18 March 2011

Gold Daily and Silver Weekly Charts


Gold and silver rallied back with the G7 intervention in the currency markets on behalf of the Japanese yen.

I think the rationale that this was in support of Japanese exporters is more rationale than fact. The exporters' biggest problem is that their supply chains and manufacturing are disrupted.

Rather, the intervention at this time was most likely in response to what the central bankers euphemistically call 'disorderly markets.' The intervention and its timing had everything to do with the yen carry trade, and the pressures that the extraordinarily strong yen was placing on global financial institutions, especially in their hedges and spreads.  There was also some concern that the dollar was falling too far, too fast.

I am rethinking my estimates of a hyperinflation. There is also and increase in the forecast of inflation that will accompany the stagflation to which I am more positively inclined in the intermediate to long term forecast.

I consider a real deflation very unlikely, only as a policy decision. The risk as I see it is an inept slide into a deeper inflation than the central bankers intend.

As such I am now even more inclined to protect my own assets in hard currency and precious metals.




17 March 2011

Gold Daily and Silver Weekly Charts


Now that we have a few more data points I adjusted the green 'parabola' which marks what is essentially an inverse head and shoulders formation developing in the gold market. We will look to see if the formation holds and is confirmed by gold breaking out above the neckline which is around the 1450ish area.

Silver is resilient, but as those of you who hold positions, particularly in the miners, the intra-day volatility can be fairly breath-taking.

The G7 will be meeting this evening on a teleconference to discuss the markets and the impact of the Japanese and Middle East situations on them. I expect interventions to be readied, but not necessarily unleashed tomorrow unless things are much worse than we realize.
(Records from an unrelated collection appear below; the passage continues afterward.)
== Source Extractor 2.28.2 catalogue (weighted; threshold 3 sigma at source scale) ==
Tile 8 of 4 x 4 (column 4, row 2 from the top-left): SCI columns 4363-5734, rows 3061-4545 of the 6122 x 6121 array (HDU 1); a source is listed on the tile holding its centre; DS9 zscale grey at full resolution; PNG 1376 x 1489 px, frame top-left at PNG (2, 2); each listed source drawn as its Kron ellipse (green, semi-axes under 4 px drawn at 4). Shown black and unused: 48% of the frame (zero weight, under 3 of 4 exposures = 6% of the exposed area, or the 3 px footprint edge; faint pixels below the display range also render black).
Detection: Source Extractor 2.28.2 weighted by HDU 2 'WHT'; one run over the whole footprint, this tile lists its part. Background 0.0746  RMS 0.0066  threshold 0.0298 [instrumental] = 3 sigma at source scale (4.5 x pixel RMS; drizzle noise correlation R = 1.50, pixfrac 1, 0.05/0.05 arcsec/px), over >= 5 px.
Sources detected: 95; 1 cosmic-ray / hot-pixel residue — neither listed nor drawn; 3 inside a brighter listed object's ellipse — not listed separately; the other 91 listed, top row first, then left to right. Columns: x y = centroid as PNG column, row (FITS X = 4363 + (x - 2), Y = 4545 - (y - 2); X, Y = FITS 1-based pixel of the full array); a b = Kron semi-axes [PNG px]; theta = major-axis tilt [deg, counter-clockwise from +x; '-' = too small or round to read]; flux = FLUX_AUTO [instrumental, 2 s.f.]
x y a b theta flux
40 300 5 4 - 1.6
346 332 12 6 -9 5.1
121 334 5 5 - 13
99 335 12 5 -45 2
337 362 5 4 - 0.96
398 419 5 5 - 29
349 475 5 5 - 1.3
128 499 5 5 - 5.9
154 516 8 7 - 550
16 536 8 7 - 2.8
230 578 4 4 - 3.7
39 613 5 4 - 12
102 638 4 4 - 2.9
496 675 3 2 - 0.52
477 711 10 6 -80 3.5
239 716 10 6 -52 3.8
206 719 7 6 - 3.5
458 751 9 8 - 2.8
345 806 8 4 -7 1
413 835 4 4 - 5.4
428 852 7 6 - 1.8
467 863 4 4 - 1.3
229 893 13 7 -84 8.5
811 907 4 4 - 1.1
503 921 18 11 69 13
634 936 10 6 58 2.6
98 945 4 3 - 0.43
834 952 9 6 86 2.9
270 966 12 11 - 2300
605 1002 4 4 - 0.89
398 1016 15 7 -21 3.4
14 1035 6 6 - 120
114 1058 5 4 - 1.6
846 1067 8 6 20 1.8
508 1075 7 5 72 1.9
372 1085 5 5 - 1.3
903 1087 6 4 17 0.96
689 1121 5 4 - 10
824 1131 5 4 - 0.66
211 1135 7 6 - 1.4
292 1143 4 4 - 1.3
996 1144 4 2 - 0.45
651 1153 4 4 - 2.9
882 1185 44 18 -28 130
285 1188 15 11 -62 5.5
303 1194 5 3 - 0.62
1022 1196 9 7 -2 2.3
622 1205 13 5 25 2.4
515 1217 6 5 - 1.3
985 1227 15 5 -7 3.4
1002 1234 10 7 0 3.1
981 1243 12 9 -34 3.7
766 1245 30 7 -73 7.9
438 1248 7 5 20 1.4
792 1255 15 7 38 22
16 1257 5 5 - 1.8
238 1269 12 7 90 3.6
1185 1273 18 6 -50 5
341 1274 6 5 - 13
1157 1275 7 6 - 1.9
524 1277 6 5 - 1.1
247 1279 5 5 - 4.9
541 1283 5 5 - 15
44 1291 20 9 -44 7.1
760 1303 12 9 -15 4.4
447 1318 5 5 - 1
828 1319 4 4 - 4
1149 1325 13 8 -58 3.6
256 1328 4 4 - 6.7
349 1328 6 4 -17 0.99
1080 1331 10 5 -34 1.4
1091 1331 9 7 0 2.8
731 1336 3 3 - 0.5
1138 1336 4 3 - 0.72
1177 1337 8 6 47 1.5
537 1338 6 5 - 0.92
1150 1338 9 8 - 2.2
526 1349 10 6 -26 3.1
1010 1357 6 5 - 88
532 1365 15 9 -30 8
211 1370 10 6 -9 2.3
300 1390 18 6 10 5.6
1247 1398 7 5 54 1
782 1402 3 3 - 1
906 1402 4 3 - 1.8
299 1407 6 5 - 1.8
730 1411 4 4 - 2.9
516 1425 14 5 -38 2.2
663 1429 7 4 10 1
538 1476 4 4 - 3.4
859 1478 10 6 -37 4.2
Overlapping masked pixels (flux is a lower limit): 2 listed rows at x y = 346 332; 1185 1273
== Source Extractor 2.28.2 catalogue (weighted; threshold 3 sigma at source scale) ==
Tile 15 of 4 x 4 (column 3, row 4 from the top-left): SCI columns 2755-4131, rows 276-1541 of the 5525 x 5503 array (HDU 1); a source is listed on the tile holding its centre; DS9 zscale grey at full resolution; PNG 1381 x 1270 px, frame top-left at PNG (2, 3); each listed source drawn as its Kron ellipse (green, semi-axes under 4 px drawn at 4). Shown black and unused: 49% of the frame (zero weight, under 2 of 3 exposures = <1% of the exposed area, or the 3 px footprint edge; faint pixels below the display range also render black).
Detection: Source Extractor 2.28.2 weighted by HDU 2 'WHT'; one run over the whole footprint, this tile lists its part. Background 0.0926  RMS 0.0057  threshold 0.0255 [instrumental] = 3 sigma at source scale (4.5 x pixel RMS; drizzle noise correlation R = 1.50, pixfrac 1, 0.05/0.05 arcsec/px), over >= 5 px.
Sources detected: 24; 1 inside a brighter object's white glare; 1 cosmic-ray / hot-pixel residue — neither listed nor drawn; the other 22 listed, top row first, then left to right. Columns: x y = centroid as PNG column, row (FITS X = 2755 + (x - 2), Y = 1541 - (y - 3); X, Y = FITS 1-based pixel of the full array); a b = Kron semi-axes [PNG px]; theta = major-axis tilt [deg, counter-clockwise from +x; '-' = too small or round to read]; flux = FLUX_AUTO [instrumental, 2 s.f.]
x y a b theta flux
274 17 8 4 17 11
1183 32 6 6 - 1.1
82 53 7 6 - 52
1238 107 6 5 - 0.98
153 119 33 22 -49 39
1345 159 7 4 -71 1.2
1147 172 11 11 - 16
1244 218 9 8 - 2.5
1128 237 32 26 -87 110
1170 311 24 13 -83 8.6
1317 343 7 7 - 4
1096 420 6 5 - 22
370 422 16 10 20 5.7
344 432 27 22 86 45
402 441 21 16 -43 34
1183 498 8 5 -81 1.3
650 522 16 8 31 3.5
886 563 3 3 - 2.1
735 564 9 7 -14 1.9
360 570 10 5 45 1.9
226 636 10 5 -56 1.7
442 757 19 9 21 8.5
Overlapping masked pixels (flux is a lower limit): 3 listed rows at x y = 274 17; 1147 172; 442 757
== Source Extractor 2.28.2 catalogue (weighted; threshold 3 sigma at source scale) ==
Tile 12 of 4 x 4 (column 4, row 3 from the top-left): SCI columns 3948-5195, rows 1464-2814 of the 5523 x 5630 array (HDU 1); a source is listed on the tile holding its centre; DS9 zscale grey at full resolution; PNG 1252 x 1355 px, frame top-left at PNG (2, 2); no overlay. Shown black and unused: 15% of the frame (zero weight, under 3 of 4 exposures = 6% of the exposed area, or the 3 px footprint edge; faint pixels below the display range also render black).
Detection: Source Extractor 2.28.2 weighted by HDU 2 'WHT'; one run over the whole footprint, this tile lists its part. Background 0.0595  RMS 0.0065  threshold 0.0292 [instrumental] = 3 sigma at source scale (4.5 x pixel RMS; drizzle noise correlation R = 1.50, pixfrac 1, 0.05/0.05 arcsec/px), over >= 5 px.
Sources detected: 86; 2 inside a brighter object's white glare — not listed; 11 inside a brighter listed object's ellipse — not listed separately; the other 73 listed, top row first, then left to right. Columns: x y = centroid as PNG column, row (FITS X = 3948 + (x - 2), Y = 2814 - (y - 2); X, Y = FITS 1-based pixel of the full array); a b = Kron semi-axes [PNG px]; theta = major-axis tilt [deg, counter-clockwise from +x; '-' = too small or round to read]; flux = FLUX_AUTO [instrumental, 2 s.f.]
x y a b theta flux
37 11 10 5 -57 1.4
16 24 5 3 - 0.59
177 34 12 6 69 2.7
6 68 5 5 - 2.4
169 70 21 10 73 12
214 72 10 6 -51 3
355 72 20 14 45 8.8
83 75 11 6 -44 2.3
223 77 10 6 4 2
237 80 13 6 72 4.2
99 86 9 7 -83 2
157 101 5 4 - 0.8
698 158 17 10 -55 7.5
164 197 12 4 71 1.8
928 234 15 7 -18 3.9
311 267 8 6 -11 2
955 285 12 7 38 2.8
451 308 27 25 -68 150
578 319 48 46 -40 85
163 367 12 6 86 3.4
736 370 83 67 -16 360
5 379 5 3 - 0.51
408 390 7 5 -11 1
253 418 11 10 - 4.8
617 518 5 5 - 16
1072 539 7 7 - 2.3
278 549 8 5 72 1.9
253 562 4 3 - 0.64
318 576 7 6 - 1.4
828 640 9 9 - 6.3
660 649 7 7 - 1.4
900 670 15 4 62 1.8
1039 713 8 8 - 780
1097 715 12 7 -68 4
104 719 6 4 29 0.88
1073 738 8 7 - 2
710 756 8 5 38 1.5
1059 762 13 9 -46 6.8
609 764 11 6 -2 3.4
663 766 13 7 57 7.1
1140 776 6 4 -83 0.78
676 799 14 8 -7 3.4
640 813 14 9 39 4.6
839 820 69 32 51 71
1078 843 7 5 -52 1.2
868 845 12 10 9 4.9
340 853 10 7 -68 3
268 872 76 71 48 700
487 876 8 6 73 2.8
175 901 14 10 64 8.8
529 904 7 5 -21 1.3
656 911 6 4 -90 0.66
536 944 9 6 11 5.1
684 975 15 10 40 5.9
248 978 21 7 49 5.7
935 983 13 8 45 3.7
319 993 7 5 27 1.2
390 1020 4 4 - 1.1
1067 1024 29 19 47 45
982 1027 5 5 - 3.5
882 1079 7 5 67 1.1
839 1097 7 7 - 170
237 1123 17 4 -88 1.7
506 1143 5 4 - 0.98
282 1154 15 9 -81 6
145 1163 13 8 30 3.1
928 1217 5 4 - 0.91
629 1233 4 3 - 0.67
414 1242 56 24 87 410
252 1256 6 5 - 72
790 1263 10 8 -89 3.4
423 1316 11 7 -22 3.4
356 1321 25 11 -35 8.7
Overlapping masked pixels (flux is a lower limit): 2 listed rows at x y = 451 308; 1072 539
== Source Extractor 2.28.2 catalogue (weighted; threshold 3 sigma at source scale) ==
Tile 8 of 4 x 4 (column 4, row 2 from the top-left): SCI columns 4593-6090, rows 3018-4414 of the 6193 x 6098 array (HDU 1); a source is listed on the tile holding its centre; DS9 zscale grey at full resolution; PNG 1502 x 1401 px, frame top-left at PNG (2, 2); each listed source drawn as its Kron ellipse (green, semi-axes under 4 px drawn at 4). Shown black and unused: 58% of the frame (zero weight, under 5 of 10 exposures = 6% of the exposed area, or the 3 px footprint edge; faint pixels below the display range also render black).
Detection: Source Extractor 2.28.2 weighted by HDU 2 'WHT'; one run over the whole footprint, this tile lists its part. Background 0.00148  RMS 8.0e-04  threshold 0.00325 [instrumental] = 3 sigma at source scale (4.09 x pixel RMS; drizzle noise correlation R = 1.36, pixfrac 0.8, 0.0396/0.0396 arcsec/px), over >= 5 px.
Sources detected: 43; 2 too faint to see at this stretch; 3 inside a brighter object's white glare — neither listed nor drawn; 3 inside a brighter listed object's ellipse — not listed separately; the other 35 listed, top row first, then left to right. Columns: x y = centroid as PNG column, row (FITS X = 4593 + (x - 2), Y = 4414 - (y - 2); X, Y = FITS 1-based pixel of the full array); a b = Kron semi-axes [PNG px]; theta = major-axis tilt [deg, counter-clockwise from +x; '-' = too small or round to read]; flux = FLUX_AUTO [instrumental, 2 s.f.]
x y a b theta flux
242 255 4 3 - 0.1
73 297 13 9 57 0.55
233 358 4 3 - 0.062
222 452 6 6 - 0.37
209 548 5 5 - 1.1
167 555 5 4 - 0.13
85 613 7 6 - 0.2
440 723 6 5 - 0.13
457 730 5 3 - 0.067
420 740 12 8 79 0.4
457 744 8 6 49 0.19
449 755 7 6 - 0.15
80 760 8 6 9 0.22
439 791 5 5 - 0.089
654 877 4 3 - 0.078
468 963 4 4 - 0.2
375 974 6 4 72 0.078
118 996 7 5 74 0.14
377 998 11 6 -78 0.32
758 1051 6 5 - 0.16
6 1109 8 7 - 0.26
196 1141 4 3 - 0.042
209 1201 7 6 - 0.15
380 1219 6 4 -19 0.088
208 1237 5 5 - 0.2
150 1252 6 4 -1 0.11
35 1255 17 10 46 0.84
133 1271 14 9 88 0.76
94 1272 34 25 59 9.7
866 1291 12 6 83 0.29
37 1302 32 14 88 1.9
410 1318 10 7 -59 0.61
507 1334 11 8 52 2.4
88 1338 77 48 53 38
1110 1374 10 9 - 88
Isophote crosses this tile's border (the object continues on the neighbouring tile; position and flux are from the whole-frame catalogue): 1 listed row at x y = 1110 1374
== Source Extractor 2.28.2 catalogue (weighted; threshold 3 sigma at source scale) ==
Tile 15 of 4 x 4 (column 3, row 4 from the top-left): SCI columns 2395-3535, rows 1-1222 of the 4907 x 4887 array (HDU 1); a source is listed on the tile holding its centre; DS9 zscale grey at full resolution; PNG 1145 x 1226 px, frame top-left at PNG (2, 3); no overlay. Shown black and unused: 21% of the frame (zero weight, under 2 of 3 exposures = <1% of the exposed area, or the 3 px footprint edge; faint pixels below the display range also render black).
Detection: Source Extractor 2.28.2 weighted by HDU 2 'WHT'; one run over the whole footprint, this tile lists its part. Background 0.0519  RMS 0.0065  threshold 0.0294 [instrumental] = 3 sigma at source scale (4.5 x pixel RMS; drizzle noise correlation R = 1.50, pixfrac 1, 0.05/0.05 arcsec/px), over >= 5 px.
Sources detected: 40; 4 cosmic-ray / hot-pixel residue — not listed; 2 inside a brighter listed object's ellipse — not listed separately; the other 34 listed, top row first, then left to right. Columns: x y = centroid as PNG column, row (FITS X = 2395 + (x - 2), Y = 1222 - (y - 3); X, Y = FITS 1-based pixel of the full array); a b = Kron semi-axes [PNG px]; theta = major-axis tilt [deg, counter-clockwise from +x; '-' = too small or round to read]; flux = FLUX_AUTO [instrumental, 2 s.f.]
Options expiration will become more of an issue later this month. For now the focus is on the delivery of March silver at the Comex, and the anticipation building in the April contract.




SP 500 and NDX Futures Daily Charts


The G7 is meeting tonight to discuss potential market operations in the event that the situation in Japan and the Middle East worsen and the financial system begins to falter.

The strong yen does not create all that much of a problem yet for Japan, and it does have the benefit of easing their needs to purchase imported energy and supplies. The bigger problem might be for global financial institutions who are not properly hedged to the yen at these previously unthinkable highs.

I do think that more intervention in the markets in terms of buying support is likely, and the central bankers will play their usual games along with the primary banks' trading desks.

The situation in Japan with regard to the reactors is not yet resolved, and there are still follow on earthquakes which complicates the situation. There remains the possible for wider spread damage and loss of life.

Once that situation is resolved, the disruption to their infrastructure and supply chains will be their biggest challenges. Do not underestimate the severe damage that has been done to their electrical infrastructure generating capacity.

So, let's see what happens. The US indices stopped almost dead on their key support levels and tomorrow is options expiration. The capping in gold and silver has been almost continuous. It is interesting to see the pair trade of long bullion and short stocks working again. This tells us something of the nature of the market.



16 March 2011

SP 500 and NDX Futures Daily Charts


Stock futures are moving sharply lower after hours based on reports such as this: US Calls Radiation 'Extremely High' and Urges Deeper Caution.

The emphasis was clearly on the risk in Japan today. The Middle East situation continues to deteriorate.

The PPI and import prices are rising at a rate that suggests inflation, and continuing sluggish growth in GDP suggest stagflation is developing.

Stagflation, when not caused by an exogenous event such as occurred in the 1970s with the oil embargo, is the result of an obvious policy error in fiscal, public, and monetary decisions.

It takes an unusual set of circumstances to create stagflation. Before the 1970's economists used to say it was not possible.

Therefore it is a tribute to Obama's Wilsonian dithering, Bernanke's general spinelessness, and the Congress' rapacious venality that they will preside over stagflation's resurgence, without the scapegoat of an oil embargo to blame.  They are presiding over the wholesale looting of a generation, and abetting the tranfer of that money and the future prosperity of the public to a wealthy few, their real constituency, in the manner of an oligarchy or crony capitalism.